Si la théologie est bien incompétente pour dire quelle doit être la politique d’un gouvernement, elle est bien équipée, notamment par ce texte, pour repérer les comportements politiques déviants, pour maintenir la conscience éveillée sur les manières d’être problématiques, mais aussi pour rappeler la puissance de l’amour qui permet de ne pas être broyé par la machine politique, ni pas d’autres institutions parfois semblables à des monstres froids. L’amour qui ponctue cet épisode, l’agapè pour reprendre le terme grec, est ce qui peut nous sauver de ces situations mortelles et que nous ne pouvons ni ignorer ni mépriser parce que s’y joue l’avenir de la société. L’amour n’a rien d’enfantin. L’amour n’est pas à réserver pour les naïfs. L’amour est ce qui nous maintient à flot dans les situations de transition où les alliances sont indispensables pour faire le poids. L’amour nous permet de ne pas succomber à la tentation de la rivalité et d’entretenir des relations saines avec autres personnes qui ne sont pas considérées comme des menaces, mais comme des partenaires. L’amour nous permet de ne pas subir les intrigues de palais en nous permettant de conserver le cap sur ce qui a un caractère sacré.

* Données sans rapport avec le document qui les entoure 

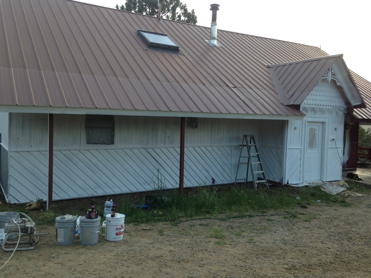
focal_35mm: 34
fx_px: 364
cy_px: 140
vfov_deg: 41.8
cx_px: 182
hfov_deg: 54.0
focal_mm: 4.12
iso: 50
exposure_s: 1/240
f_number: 2.4
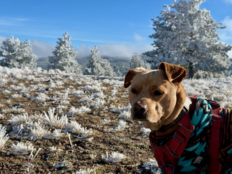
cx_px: 116
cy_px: 87
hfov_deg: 39.7
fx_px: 322
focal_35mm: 48
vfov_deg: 30.3
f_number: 1.78
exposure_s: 1/5848
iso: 64
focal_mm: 6.76
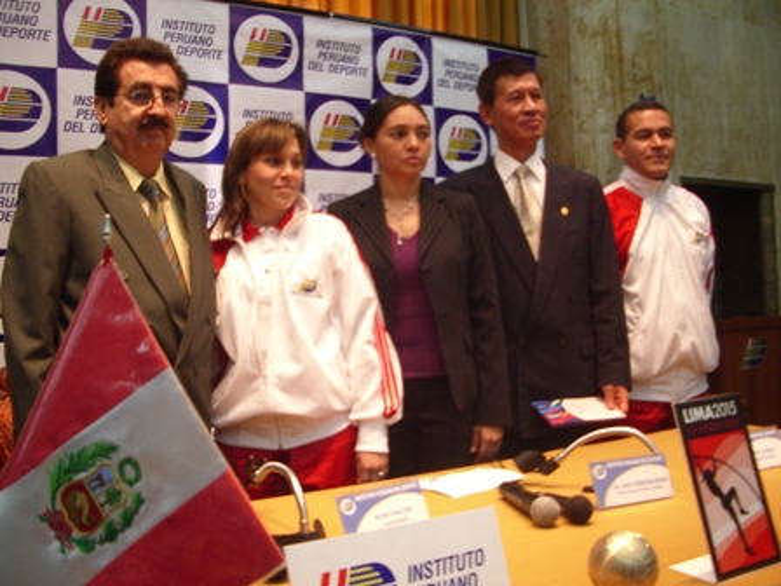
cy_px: 293
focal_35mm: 35
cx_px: 390
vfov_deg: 40.7
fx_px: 790
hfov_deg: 52.6
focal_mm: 5.8
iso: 200
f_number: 2.6
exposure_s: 1/6
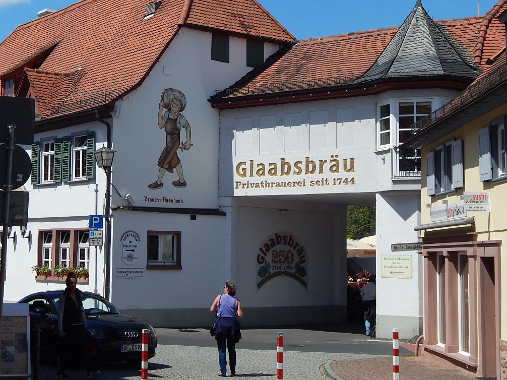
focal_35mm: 70
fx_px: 1025
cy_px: 151
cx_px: 197
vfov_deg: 21.0
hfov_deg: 27.7
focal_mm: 9.7
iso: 125
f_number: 3.8
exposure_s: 1/1500
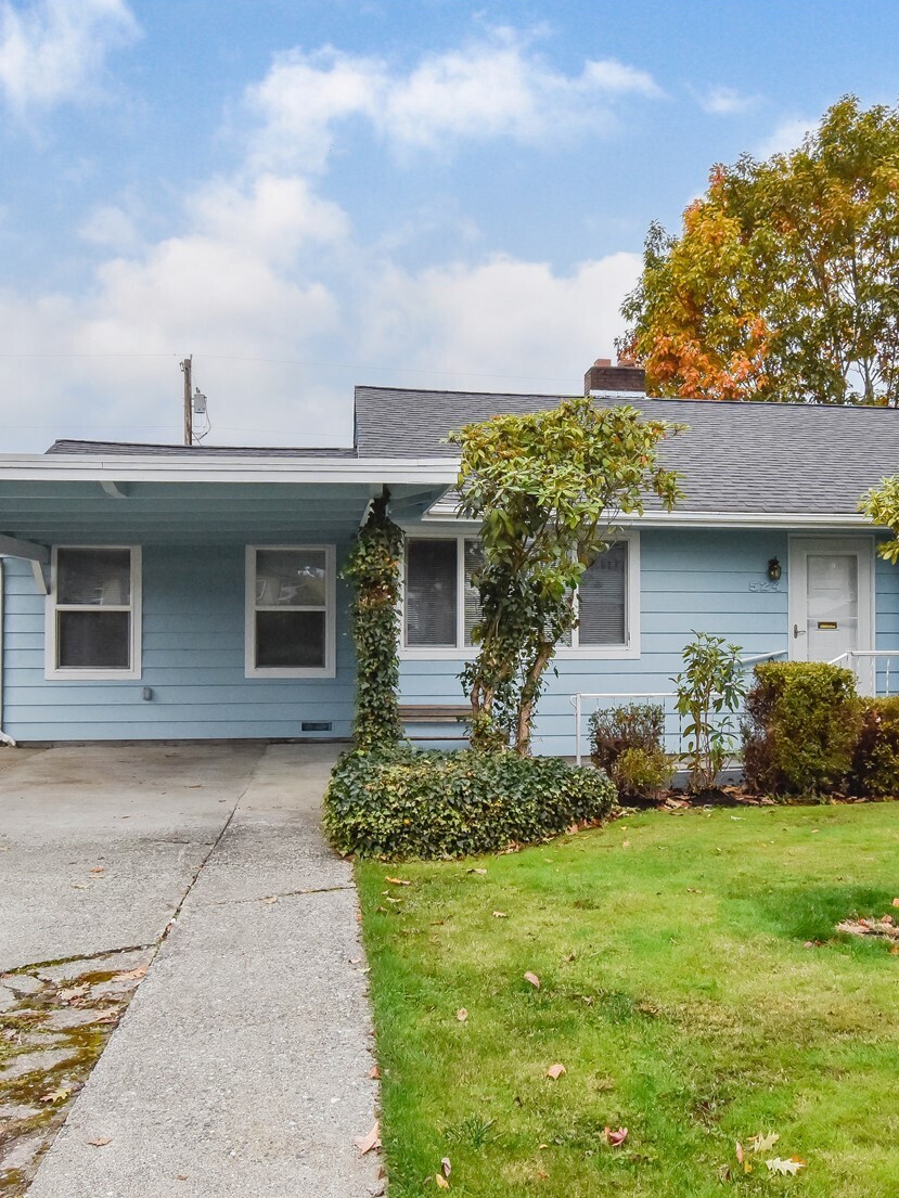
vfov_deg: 58.3
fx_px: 1073
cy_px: 609
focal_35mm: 31
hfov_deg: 45.1
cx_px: 556
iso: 560
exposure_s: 1/500
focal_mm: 14
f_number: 8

Bien avant l’apôtre Paul, ce texte nous dit que, si je n’ai pas cet amour inconditionnel qui s’enracine en l’Éternel, je ne suis rien qu’une cymbale qui résonne. L’amour est ce qui nous permet de tout surpasser. L’amour est ce qui transcende les circonstances ; l’amour est ce qui transcende notre condition.

Amen


[1] Les versets 18,1-5. 10-11. 17-19. 29b-30 sont absents de la LXX (codex Vaticanus).

[2] Auld et Ho « The making of David and Goliath ».